= Beginning of Section =
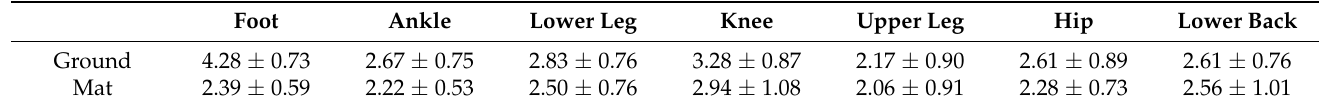
Table 3. Subjective feeling rating scale.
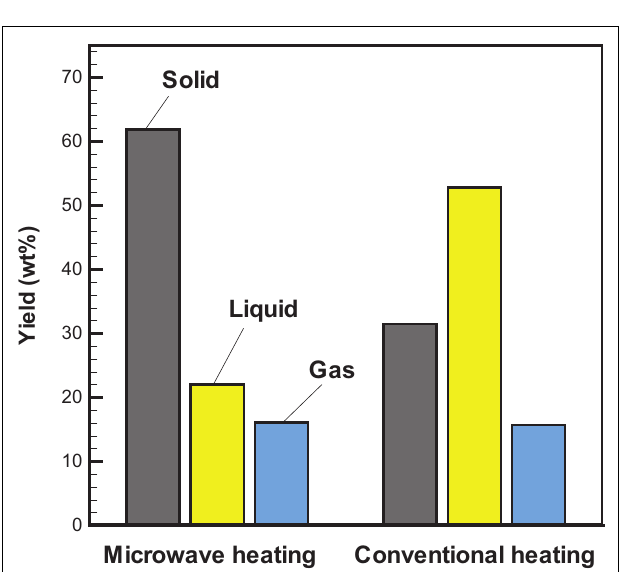
FIGURE 9 | Profiles of product yields from bagasse pyrolysis under conventional and microwave-assisted heating at 550°C and the absorber blending ratio of 0.1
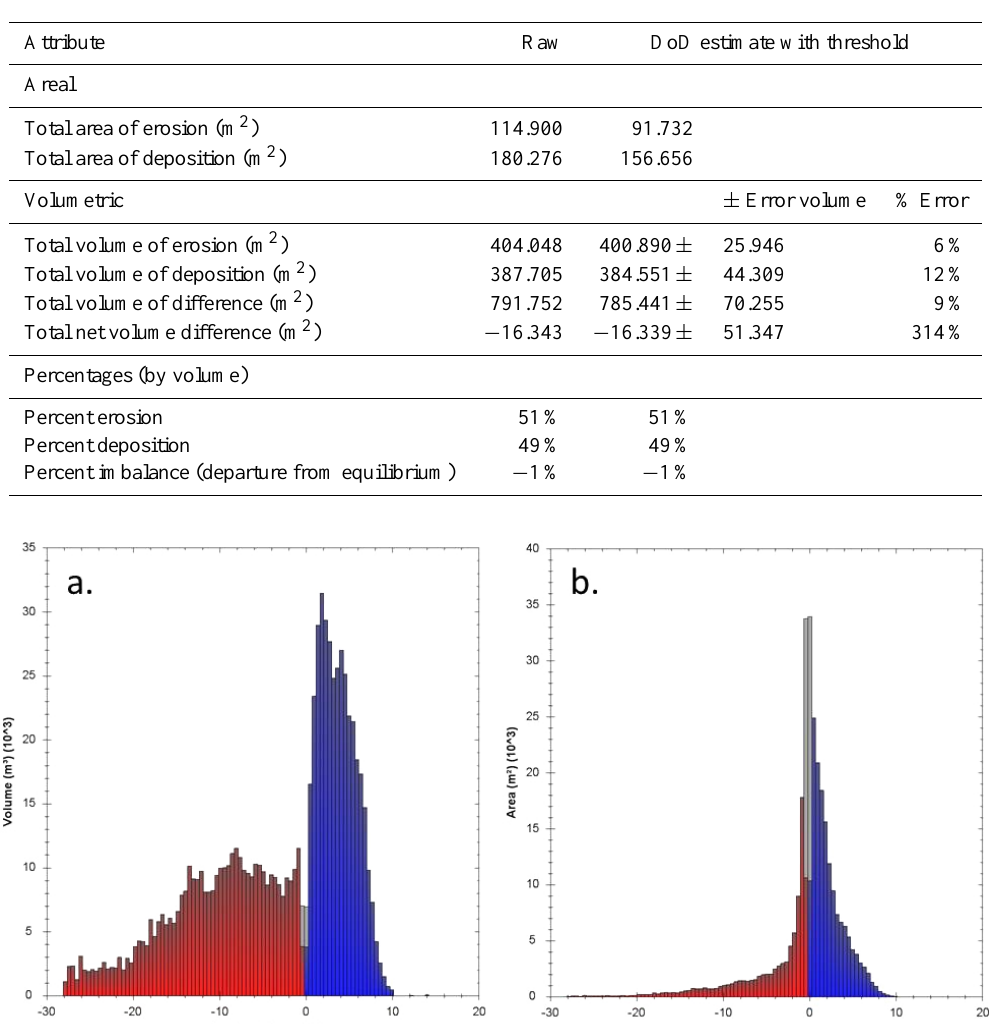
Table 1. Main results of the DoD analysis.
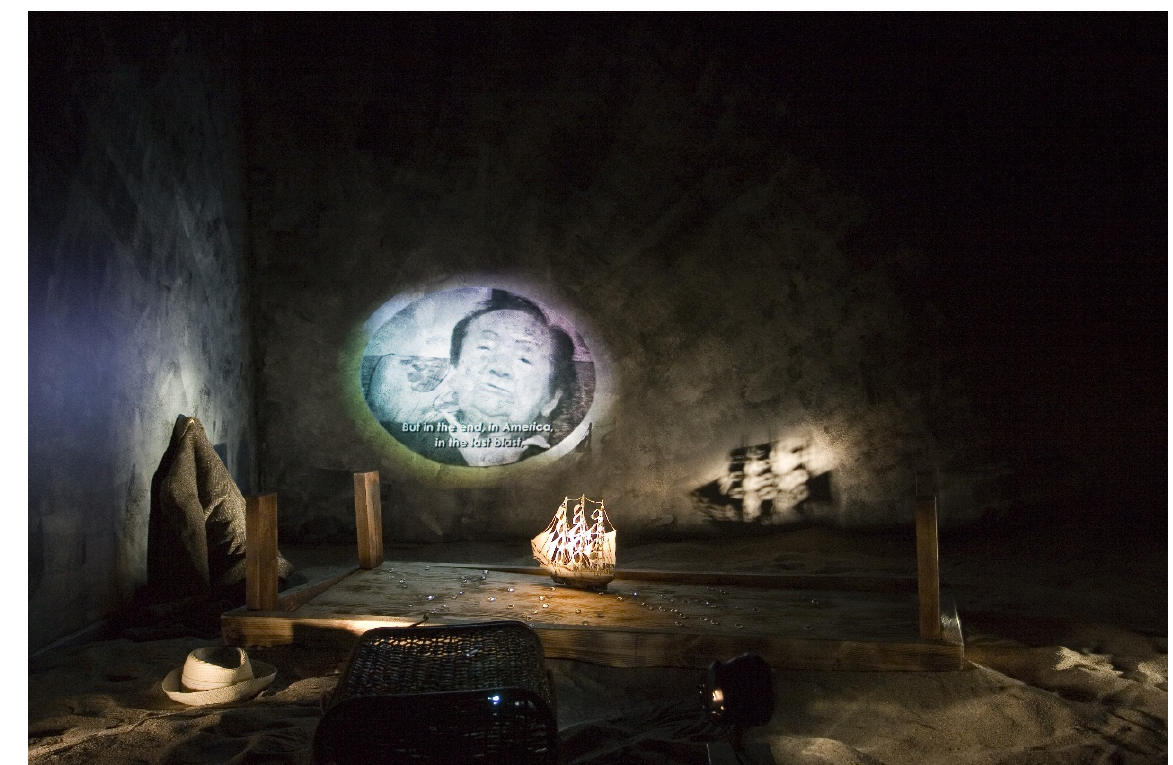
Figure 8. Miri Nishri. “Troubled Water”, 2006. Installation. (C) Courtesy of the artist.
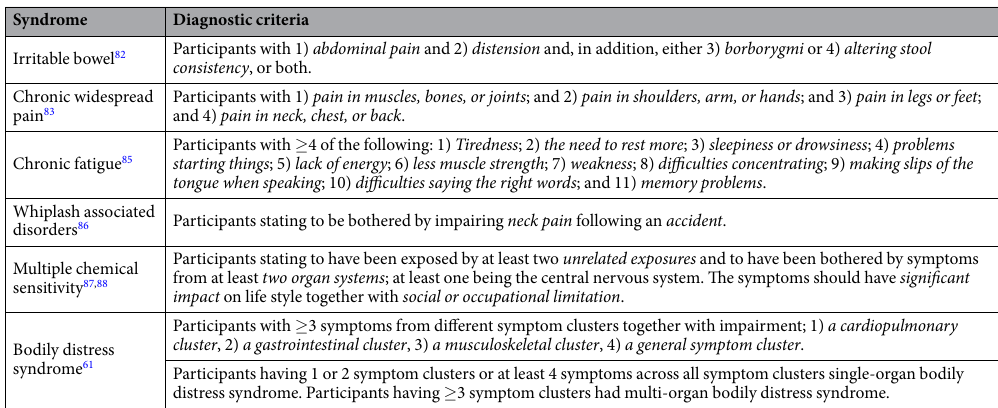
Table 4. Post-hoc diagnostic criteria of functional somatic syndromes and bodily distress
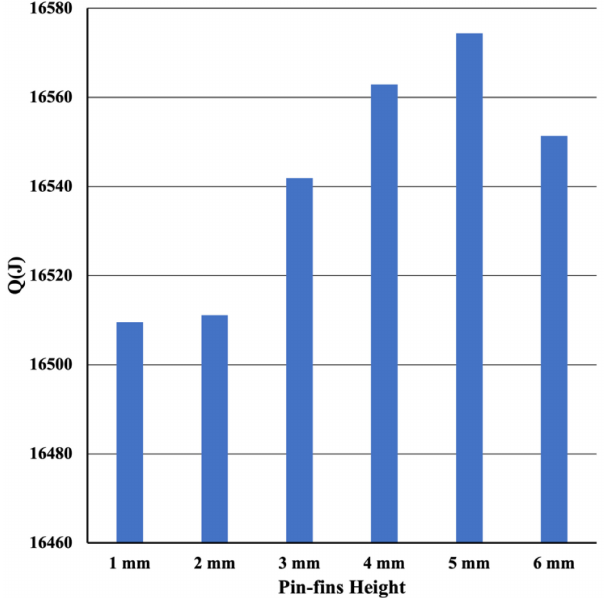
Figure 15. Energy stored (Q) as a function of pin-fins height (Re =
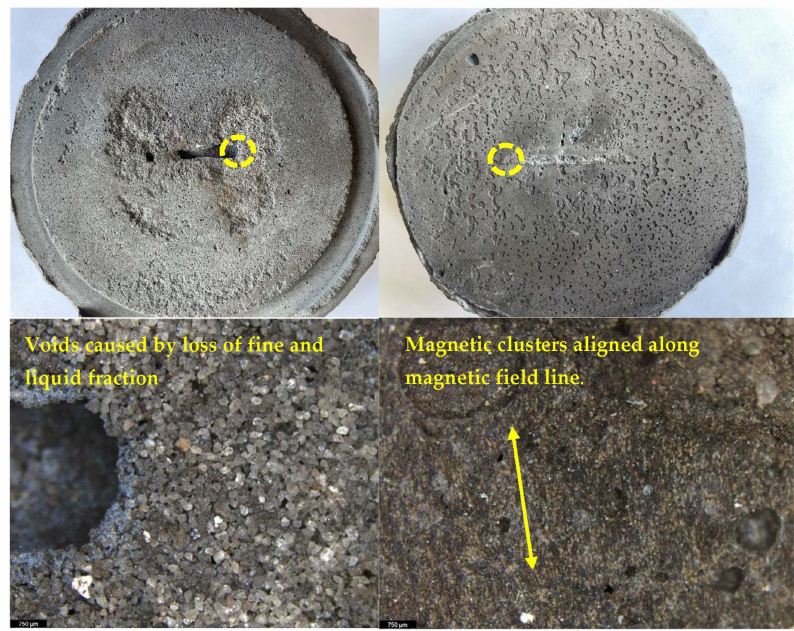
Figure 12. Hardened surface after the test: ( left ) no magnetic field application; ( right ) magnetic field of 0.65 T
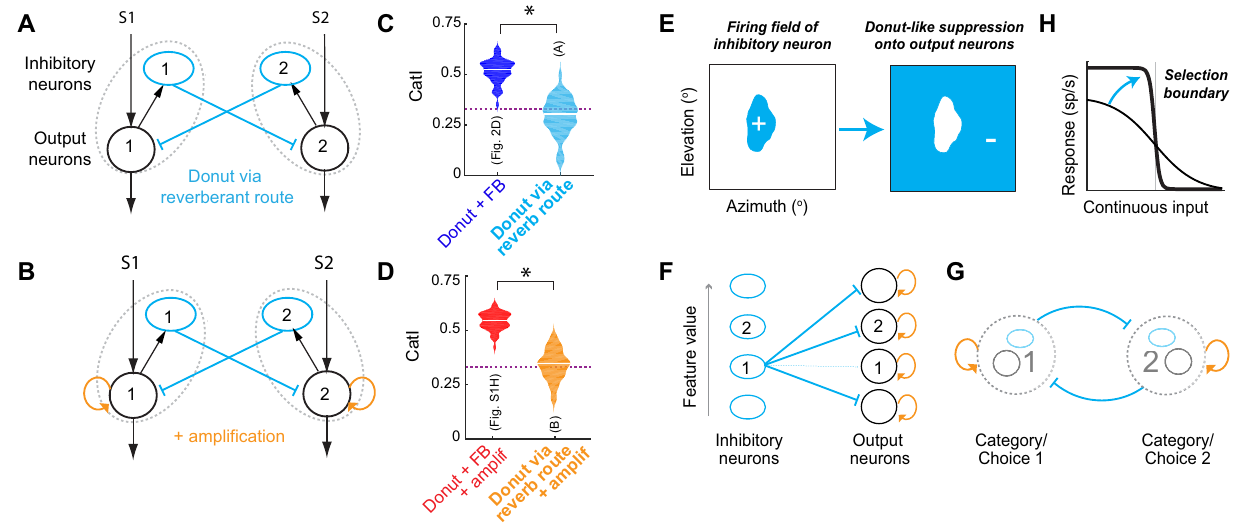
Fig. 7 Alternate implementation (and generality) of the donut-like inhibitory motif. A , B Circuit with implementation of donut-like motif purely via a reverberant route, i.e., in the absence of any feedforward inhibition. A Without recurrent ampli fi cation. B With recurrent ampli fi cation; curved orange arrow. Blue ovals: inhibitory neurons, black circles: excitatory/output neurons, dashed gray ovals: populations of neurons representing each stimulus or category. C , D Plots of CatI computed from the responses of output neuron 1 in circuits in ( A ) ( C , fi lled light blue data) and in ( B ) ( D , fi lled orange data), to the standard two-stimulus morphing protocol (as in Fig. 2B). For comparison, the CatI values for the corresponding models with feedforward implementation of the donut-like motif are reproduced here (in C : dark blue data from Fig. 2D; in D : red data from Fig. SH). * p < 0.05. Filled light blue vs. dark blue, p = 1.7e-25; orange vs. red, p = 2.5e-31; paired two-sided t tests with HBMC correction. Purple dashed line: CatI of purple model from Fig. 2A, which has just the feedforward donut-like motif sans feedback; reproduced here from Fig. 2D. n = 50 model neurons; center lines in the violin plots indicate median values. E – H Graphical summary of central fi ndings of this study. E Donut-like inhibition, i.e., inhibition ( − ) driven by preferred inputs ( + ) and delivered to all non-preferred inputs, can be implemented in neural circuits either in a feedforward manner ( F ) or in a reverberant manner ( G ), to generate categorical selection boundaries ( H ). F , G Blue ovals: inhibitory neurons, black circles: excitatory/output neurons. F dashed thin blue arrow indicates absence of inhibitory projection. G based on Figs. 1 – 4; ( G ) is a simpli fi ed representation of model in ( B ), in which populations of neurons representing each category or choice (dashed gray circle) mutually inhibit one another. The similarity of this reduced model structure to several previous models of selection highlights the generality of our fi ndings and provides a mechanistic explanation for the ability of those models to produce categorical selection boundaries 40, 64, 67, 68 ; see text. H Ability of donut-like motif to convert linear response pro fi les (thin black) to categorical (thick black) ones. Source data are provided as a Source Data fi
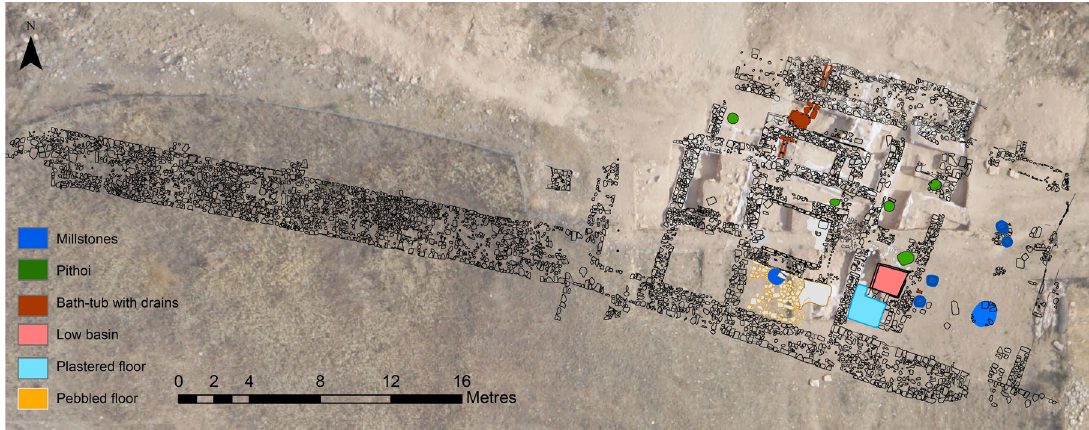
Figure 19. Hadjiabdoulla West complex; ground plan of excavated units to north of citadel parapet wall. A. Agapiou & R. Soler 2019 (PULP@).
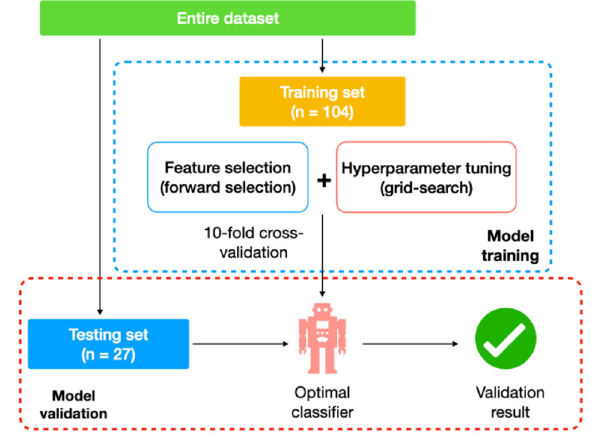
Fig. 4 Diagram of the proposed machine learning-based work- fl ow. The fl owchart describes the entire process of the developed machine learning-based data processing work fl ow, including all important factors of the data partition, feature selection, hyperpara- meter tuning, and model validation. The steps for model training and model validation are outlined in boxes with blue and red dashed lines,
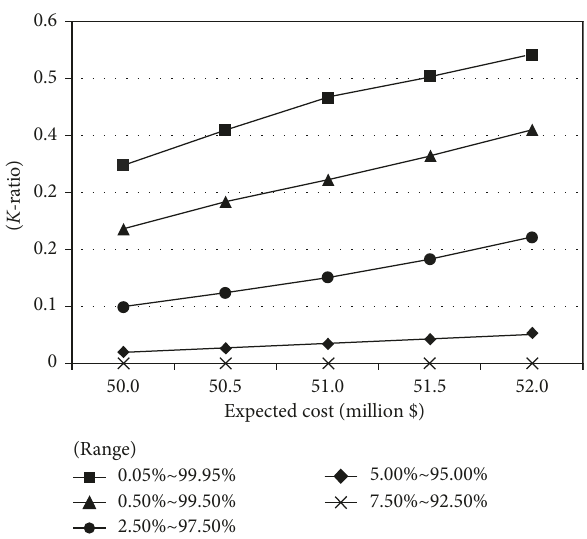
Figure 7: K -ratio at GMP of $53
= End of Section =
### [TASK OBJECTIVE]
Once you reach the line containing "Fig. 4 Diagram", print it and every line after it exactly, through the end of the entries, without any pictures.

### [RESPONSE TO THIS EXERCISE]
Fig. 4 Diagram of the proposed machine learning-based work- fl ow. The fl owchart describes the entire process of the developed machine learning-based data processing work fl ow, including all important factors of the data partition, feature selection, hyperpara- meter tuning, and model validation. The steps for model training and model validation are outlined in boxes with blue and red dashed lines,
Figure 7: K -ratio at GMP of $53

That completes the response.